Selain itu, Yulia juga mengungkapkan jika sering menangani pasien yang terinfeksi IMS dan memiliki risiko besar tertular HIV, dari kalangan para pelajar. Dan biasanya para pelajar ini, menurut pengakuannya, cenderung sebagai pemuas nafsunya para gay atau sering disebut sebagai ‘kucing’. “Setidaknya sampai saat ini ada sekitar 25 pasien kita yang masih berstatus pelajar yang tengah berobat atas keluhan penyakit IMS yang dideritanya. Bahkan tak jarang mereka juga datang berobat ke klinik dengan menggunakan baju sekolah. Hal ini juga yang menjadi keprihatinan bagi kita, mengingat penyakit IMS memiliki risiko besar untuk terkena HIV,” ungkapnya.
Homoseksual Jadi Life Style
Menariknya, soal gay kini tidak sekadar orientasi seks semata. Hal ini diungkapkan Direktur Biro Psikologi PERSONA, Irna Minauli. “Cukup mengkhawatirkan! Sekarang perilaku homoseksual dianggap sebagai trend atau life style karena mengikuti gaya hidup para selebritis, misalnya Ricky Martin yang menikah dengan seorang dokter yang tampan,” ujarnya.Menurutnya, di Sumatera Utara jumlah gay tidak tertutup kemungkinan mengalami peningkatan. Bahkan kaum gay sudah semakin berani menampilkan diri secara terbuka ke khalayak. Gerakan yang dilakukan oleh kaum LGBT (Lesbian, Gay, Biseksual, dan Transeksual) ini pun menjadi lebih terorganisir. Tak lain karena banyaknya dukungan dari foundation di luar negeri yang memperjuangkan kesamaan hak mereka.
Jika dilihat secara psikologi, kaum homoseksual (lesbian dan gay), khususnya yang mengacu pada DSM (Diagnostic and Statistical Manual) yang dipublikasikan oleh American Psychiatry Association (Asosiasi Psikiater Amerika) yang merupakan buku panduan dalam menegakkan diagnosa, bahwa homoseksual tidak lagi dianggap sebagai abnormalitas.
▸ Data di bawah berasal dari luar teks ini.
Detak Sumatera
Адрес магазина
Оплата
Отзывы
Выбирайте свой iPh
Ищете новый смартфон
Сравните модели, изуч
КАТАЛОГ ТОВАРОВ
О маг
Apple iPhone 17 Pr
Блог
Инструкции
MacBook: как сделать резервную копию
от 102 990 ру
“Dengan demikian mereka sudah dianggap normal. Ada banyak penyebab homoseksualitas. Biasanya para gay belajar dari pengalaman seksual pertama yang mereka alami. Jika pengalaman seksual pertama yang menyenangkan itu dengan sesama jenis, maka mereka cenderung akan menikmati hubungan tersebut dan menjadi homoseksual,” tambah Irna Minauli.